Interestingly, solar inverter manufacturers who have already built 800 volt platforms are visiting ZincFive's Oregon headquarters to explore potential partnerships. This cross-pollination between renewable energy and data center infrastructure suggests that the industry is converging on common voltage standards that will benefit multiple sectors.

What's ZincFive's Path to Manufacturing and Market Dominance?

Currently, ZincFive manufactures battery components across two sites in China, including one wholly owned operation and a contract manufacturing partnership. The company also operates a 60,000 square foot battery cabinet assembly facility in Tualatin, Oregon, which became operational in May 2025. Using proceeds from its planned IPO, the company intends to build a US battery factory, with site selection and equipment specification already underway.

The goal is to onshore fundamental battery component manufacturing within roughly one year. This move will reduce tariff exposure for the business and qualify ZincFive for US manufacturing tax credits, making the company more competitive against international suppliers. Near-term targets include reducing the current uninterrupted power supply (UPS) footprint from three or four cabinets per megawatt down to two cabinets, and completing market testing of a dedicated pulsing product that can be sold as a standalone solution.

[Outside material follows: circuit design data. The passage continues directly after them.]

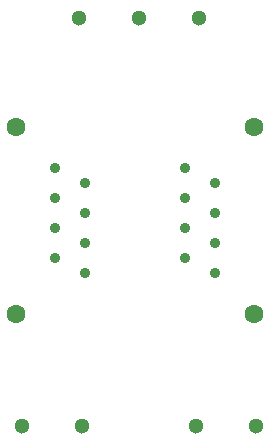
<source format=gbr>
%TF.GenerationSoftware,KiCad,Pcbnew,(6.0.5-0)*%
%TF.CreationDate,2024-08-31T21:20:14+10:00*%
%TF.ProjectId,AAInterceptor,4141496e-7465-4726-9365-70746f722e6b,rev?*%
%TF.SameCoordinates,Original*%
%TF.FileFunction,Plated,1,2,PTH,Drill*%
%TF.FilePolarity,Positive*%
%FSLAX46Y46*%
G04 Gerber Fmt 4.6, Leading zero omitted, Abs format (unit mm)*
G04 Created by KiCad (PCBNEW (6.0.5-0)) date 2024-08-31 21:20:14*
%MOMM*%
%LPD*%
G01*
G04 APERTURE LIST*
%TA.AperFunction,ComponentDrill*%
%ADD10C,0.900000*%
%TD*%
%TA.AperFunction,ComponentDrill*%
%ADD11C,1.300000*%
%TD*%
%TA.AperFunction,ComponentDrill*%
%ADD12C,1.600000*%
%TD*%
G04 APERTURE END LIST*
D10*
%TO.C,J1*%
X35306000Y-33528000D03*
X35306000Y-36068000D03*
X35306000Y-38608000D03*
X35306000Y-41148000D03*
X37846000Y-34798000D03*
X37846000Y-37338000D03*
X37846000Y-39878000D03*
X37846000Y-42418000D03*
%TO.C,J3*%
X46355000Y-33528000D03*
X46355000Y-36068000D03*
X46355000Y-38608000D03*
X46355000Y-41148000D03*
X48895000Y-34798000D03*
X48895000Y-37338000D03*
X48895000Y-39878000D03*
X48895000Y-42418000D03*
D11*
%TO.C,J5*%
X32512000Y-55372000D03*
%TO.C,J4*%
X37333000Y-20879000D03*
%TO.C,J5*%
X37592000Y-55372000D03*
%TO.C,J4*%
X42413000Y-20879000D03*
%TO.C,J2*%
X47244000Y-55372000D03*
%TO.C,J4*%
X47493000Y-20879000D03*
%TO.C,J2*%
X52324000Y-55372000D03*
D12*
%TO.C,J1*%
X32006000Y-30073000D03*
X32006000Y-45873000D03*
%TO.C,J3*%
X52195000Y-30073000D03*
X52195000Y-45873000D03*
M02*

</source>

ZincFive also launched a retrofit kit in April that extracts batteries and battery management systems from standard cabinets and repackages them for brownfield replacement of aging lead-acid systems. This strategy opens up a massive installed base of data center UPS infrastructure that was previously locked into older technology. The approach is already bearing fruit, with a significant portion of the company's orders now coming as reorders from satisfied customers.

"The data center industry, much like solar, is big companies doing business with big companies. It's difficult to break into conservative supply chains with a new technology. But we've already deployed 2 gigawatts and we're becoming well-known," explained Todd Higinbotham.

Todd Higinbotham, CEO at ZincFive

The company's journey began in 2009 when co-founder Tim Hysell started exploring nickel-zinc chemistry as an alternative to lead-acid batteries. By 2012, ZincFive delivered its first full-scale UPS commercial product to the Department of Transportation in Sacramento. That early success in a niche market has positioned the company perfectly to capitalize on the explosive growth of AI infrastructure, where the specific advantages of nickel-zinc chemistry align perfectly with the industry's most pressing technical challenges.